The Eugene Weekly kindly ran my piece today, ‘Protest and Survive’: Observations on the War, Climate Change, and the Rule of Law. In it, I draw connections that seem to me now plainly searing.
For reasons of space, however, the paper did not include my earlier draft’s note of explanation as to the first bit of its title: Protest and Survive, and so I offer that here.
Protest and Survive: Stop Nuclear War, published in 1980 on the continent and the next year in the U.S., was a collected work in which its primary author, the British historian E.P. Thompson, argued that forward deployments of U.S. tactical nuclear weapons to the European border with Soviet-bloc nations was irrational, inflammatory, and escalatory.
His writings inspired the European public in particular to protest the insanity of nuclear war preparations, protests necessary to survive — given that, once begun, a nuclear war can only be lost. But the part of Thompson’s work that I then found especially instructive was its forward, a piece written by former U.S. nuclear weapons strategist turned peace activist Daniel Ellsberg.

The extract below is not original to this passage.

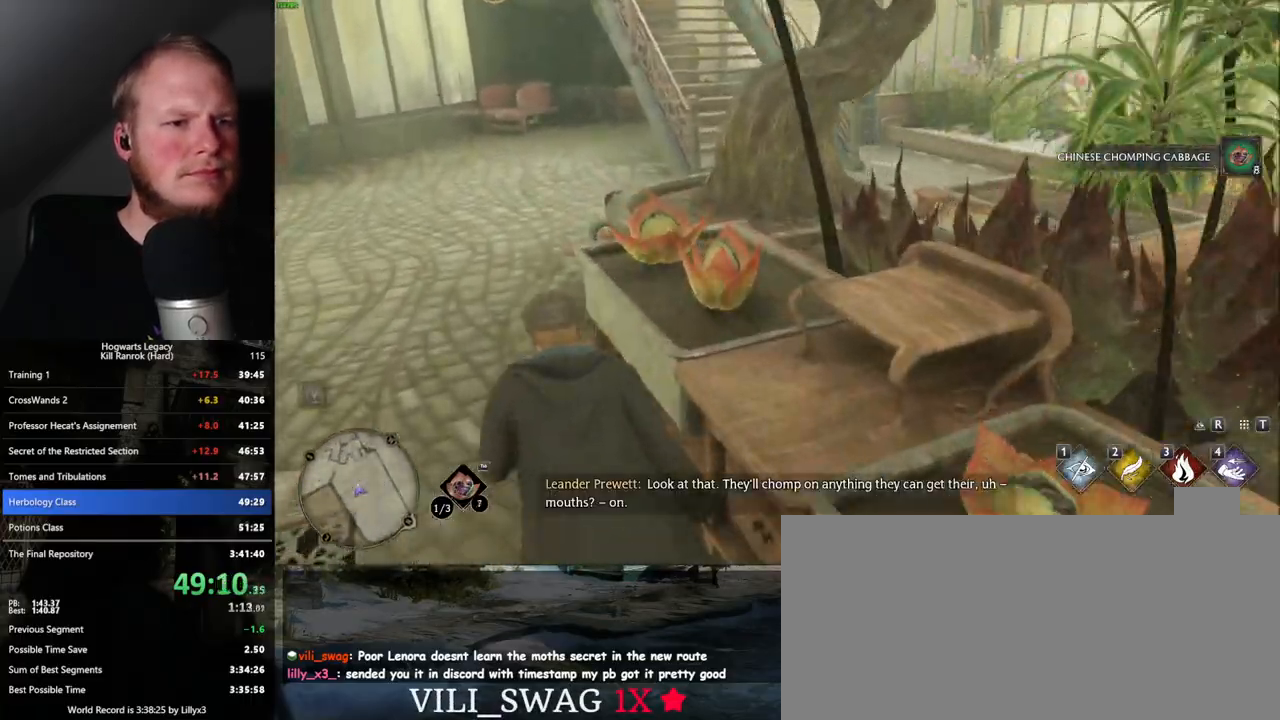
{"keys": ["w"], "mouse": [], "events": [[83, "f", "down"], [167, "f", "up"], [200, "a", "up"]]}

In his Call to Mutiny piece, Dan Ellsberg argued persuasively against the myth that the U.S. had not used nuclear weapons since the end of WWII. Instead, as Ellsberg there detailed, every president, from Truman through Carter (with the possible exception of Gerald Ford) had used nuclear weapons without going all the way to command their detonation, that is as an instrument of coercion — in the same way that a mugger might use a gun without ever pulling the trigger.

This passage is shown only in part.